Legislation That Helps CISA Warn Critical Infrastructure Owners of Cyber Threats Included in Senate NDAA

WASHINGTON — Legislation that would help the Cybersecurity and Infrastructure Security Agency (CISA) warn the owner or operator of critical infrastructure computer systems that it is vulnerable to cyberattacks was included in the Senate’s 2021 National Defense Authorization Act (NDAA). This legislation was introduced by U.S. Sens. Ron Johnson (R-Wis.), chairman of the Senate Homeland Security and Governmental Affairs Committee, and committee member Maggie Hassan (D-N.H.). Sens. Angus King (I-Maine) and Ron Wyden (D-Ore) also cosponsored the legislation.

Sens. Johnson and Hassan had this to say about the bill:

“Every day our adversaries target our critical infrastructure, including our electric grids, dams, and airports. And every day, CISA is made aware of vulnerabilities to these systems – some easily fixable – but is powerless to warn the potential victims. This legislation gives CISA the authority necessary to reach out and warn owners of critical infrastructure that they are open and vulnerable to cyberattacks before they become a victim,” said Sen. Johnson. “We ask Americans: if you see something, say something. With this legislation we are empowering CISA to do the same.”

“When CISA identifies a potential cyber vulnerability in an electrical grid or other critical infrastructure, it cannot always identify the owner of the company in order to alert the company about the vulnerability,” said Senator Hassan. “This common-sense proposal gives CISA the ability to get the information it needs from an Internet Service Provider in order to reach out to critical infrastructure companies to help prevent damaging cyberattacks. I will keep working with Senator Johnson and our colleagues on both sides to get this signed into law as part of the National Defense Authorization Act.”


In June 2019, DHS submitted a legislative proposal to Congress that would authorize the Cybersecurity and Infrastructure Security Agency (CISA) to issue administrative subpoenas to telecommunications companies in an effort to identify owners and operators of critical infrastructure systems and devices that were at risk to cyberattacks.
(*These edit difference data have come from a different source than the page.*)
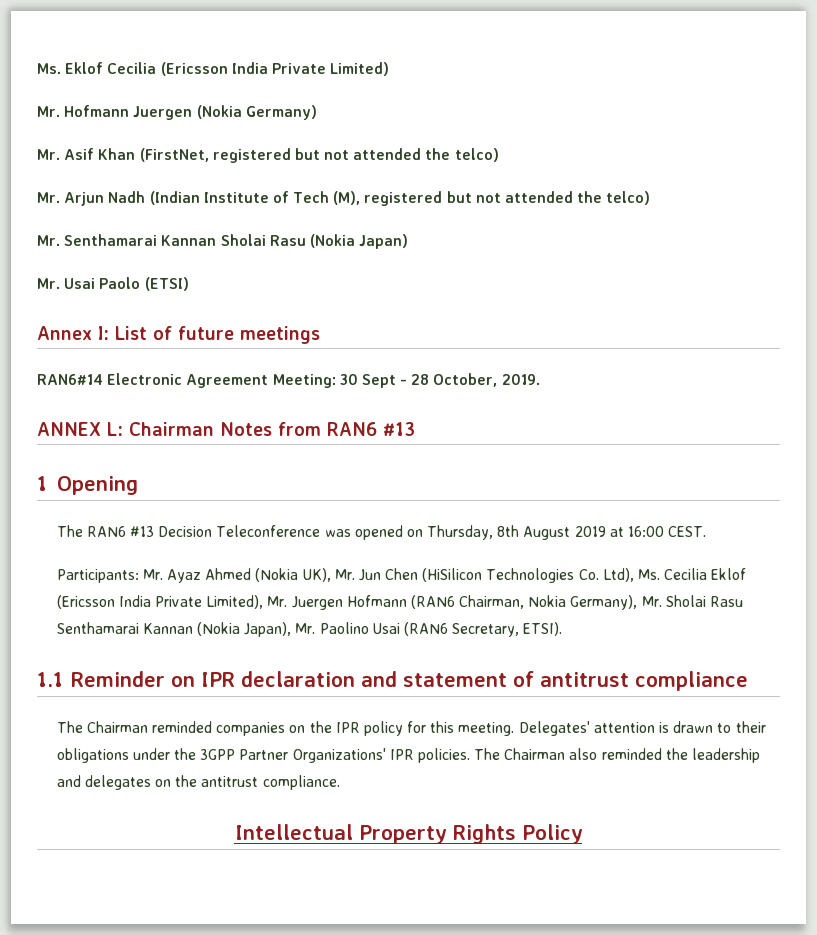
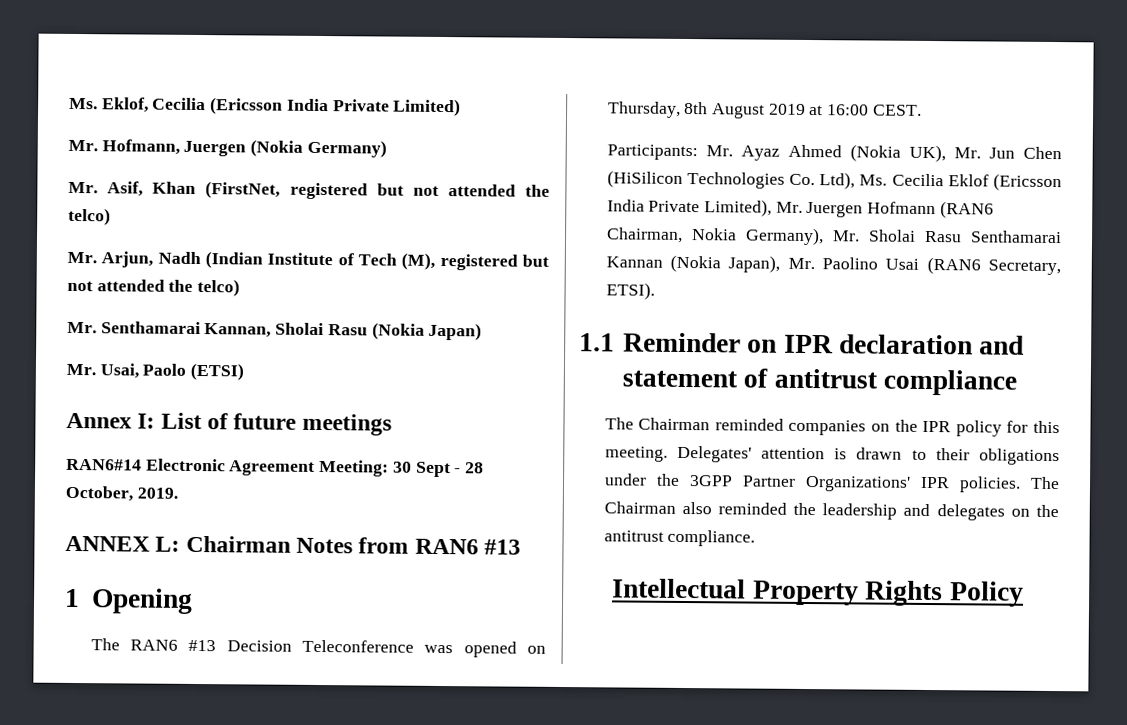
[37,62,104,74] Ms. Eklof -> [69,97,149,113] Ms. Eklof,
[64,105,130,117] Hofmann -> [101,139,180,155] Hofmann,
[64,148,95,160] Asif -> [107,181,144,197] Asif,
[64,192,105,206] Arjun -> [101,251,154,268] Arjun,
[161,235,217,246] Kannan -> [204,323,272,338] Kannan,
[64,278,96,289] Usai -> [99,363,139,379] Usai,

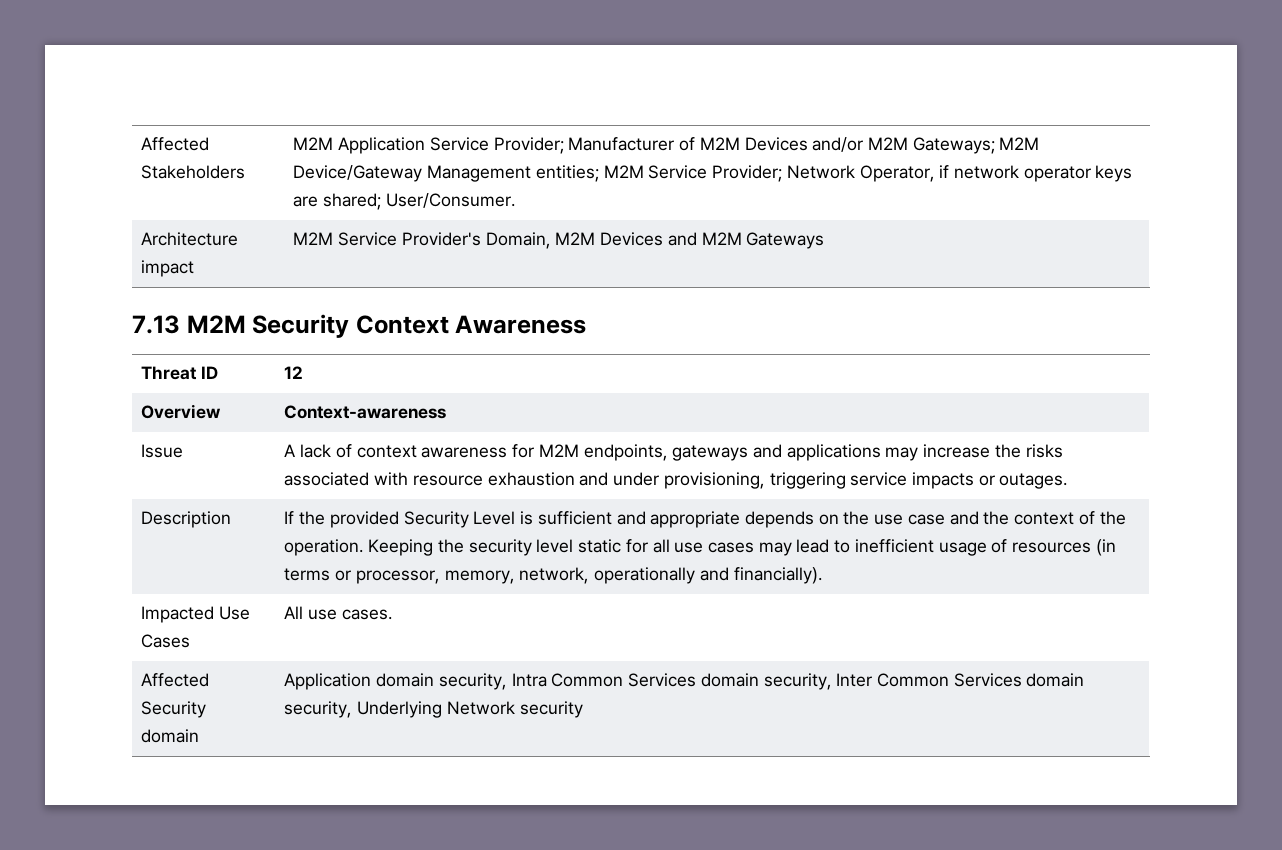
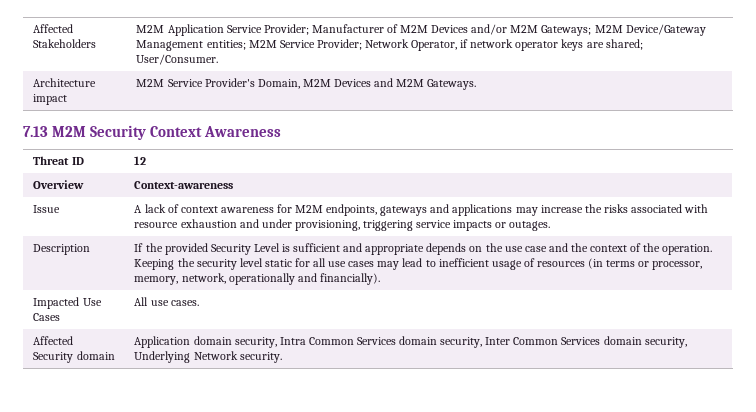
[746,232,825,249] Gateways -> [427,79,477,90] Gateways.
[519,701,583,718] security -> [239,352,282,363] security.

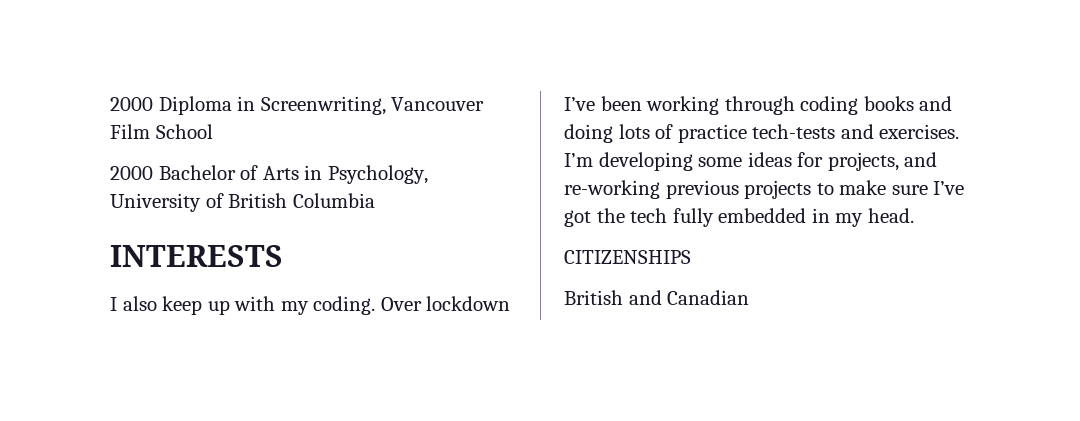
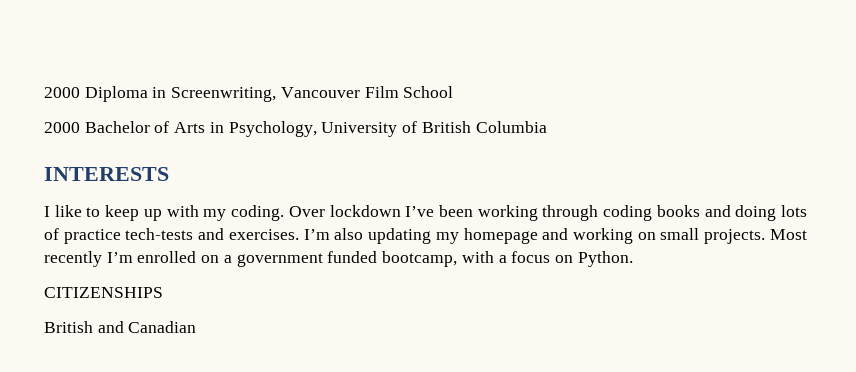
[122,296,157,311] also -> [54,205,101,217] like to
[598,152,938,171] [564,180,965,199] [564,208,914,227] developing some ideas for projects, and re-working previous projects to make sure I’ve got the tech fully embedded in my head. -> [334,228,807,244] [44,251,633,267] also updating my homepage and working on small projects. Most recently I’m enrolled on a government funded bootcamp, with a focus on Python.

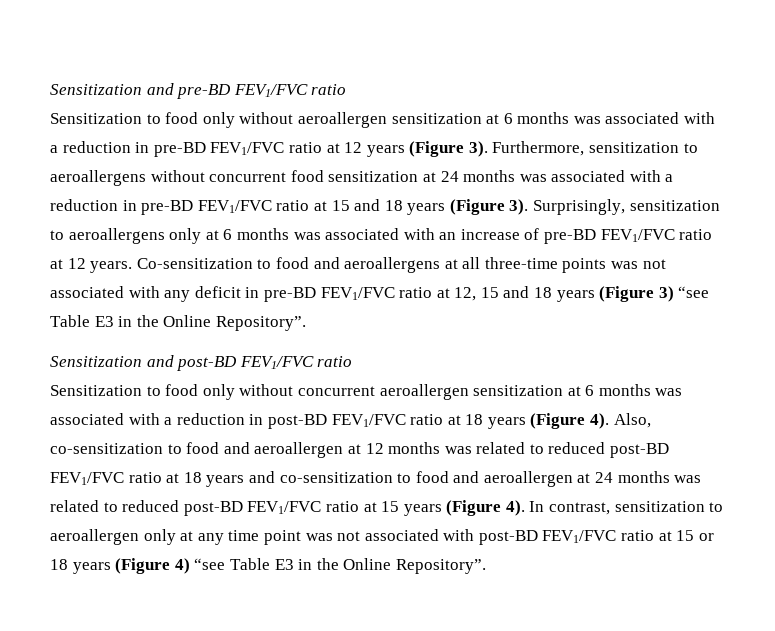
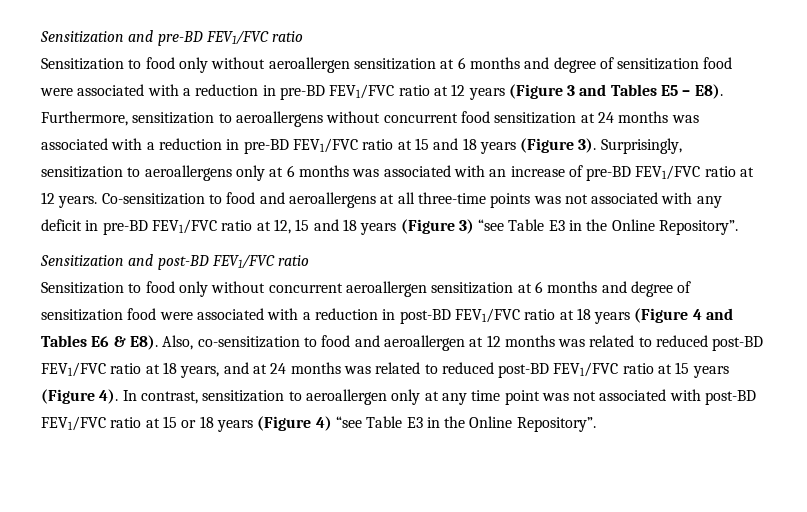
[573,116,601,124] was -> [524,57,733,73] [40,88,73,96] and degree of sensitization food were
[468,141,488,157] 3). -> [567,84,723,99] 3 and Tables E5 – E8).
[655,388,683,396] was -> [601,281,692,297] [41,308,193,321] and degree of sensitization food were
[590,413,610,429] 4). -> [692,308,734,320] [41,335,158,350] 4 and Tables E6 & E8).
[206,471,573,487] years and co-sensitization to food and aeroallergen -> [180,362,249,378] years, and

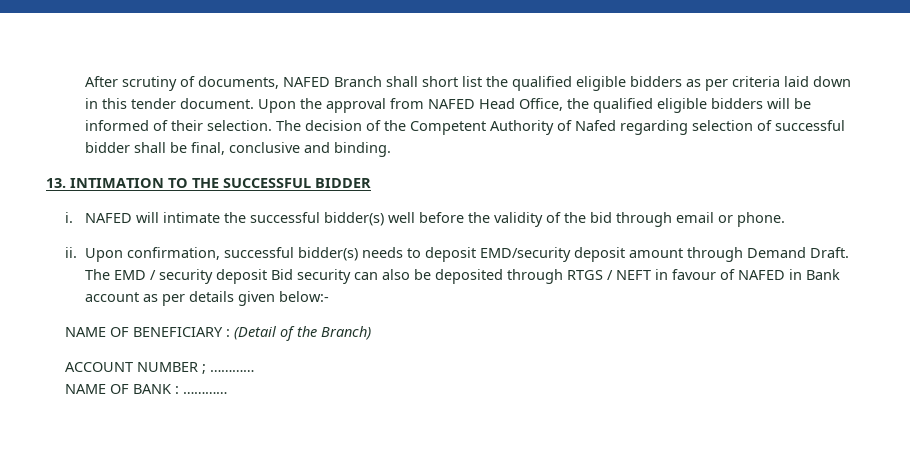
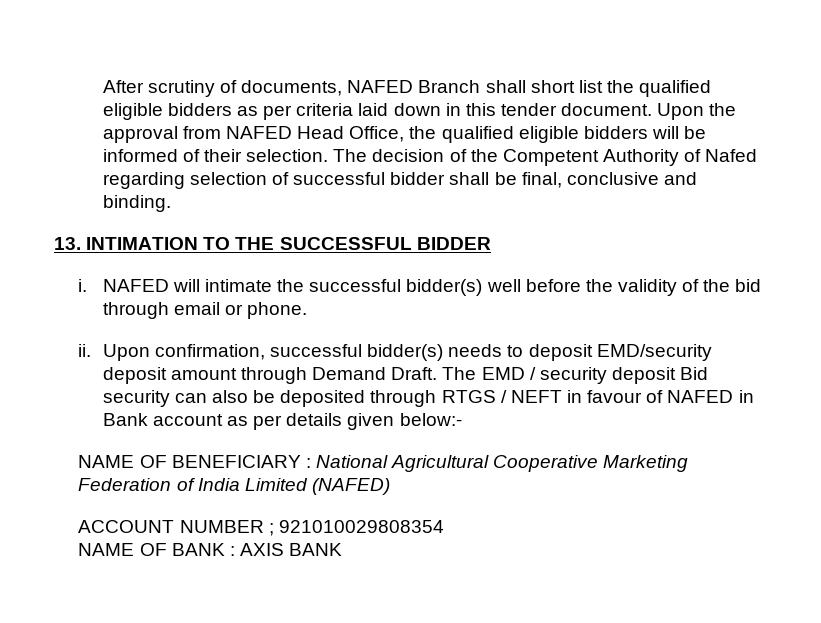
[234,326,372,341] (Detail of the Branch) -> [315,455,689,472] [78,478,390,495] National Agricultural Cooperative Marketing Federation of India Limited (NAFED)
[210,370,255,372] ………… -> [278,520,444,533] 921010029808354
[183,392,228,394] ………… -> [239,543,343,556] AXIS BANK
  • The legislation gives CISA a limited authority to detect, identify, and receive information only related to critical infrastructure systems for a cybersecurity purpose.
  • The purpose of this legislation is to provide CISA the legal means necessary to notify the owner of the critical infrastructure system who was the subject of the subpoena, as a result CISA must notify the vulnerable party within 7 days of receiving their information. Additionally, to ensure the privacy of affected parties or entities CISA must destroy personally identifiable information (PII) after 6 months.
  • The legislation includes an annual report to both Congress and the public. It requires reporting on the number of cybersecurity vulnerabilities that have been mitigated and number of entities warned because of this new authority. This allows Congress and the public to better understand whether CISA’s administrative subpoena program has been effective at making U.S. critical infrastructure more secure. 
  • The bill requires subpoenas to be authenticated by electronic signature, or similar future technology, so that the internet service provider (ISP) knows it is coming from CISA and has not been fraudulently generated to unlawfully access the PII of ISP subscribers.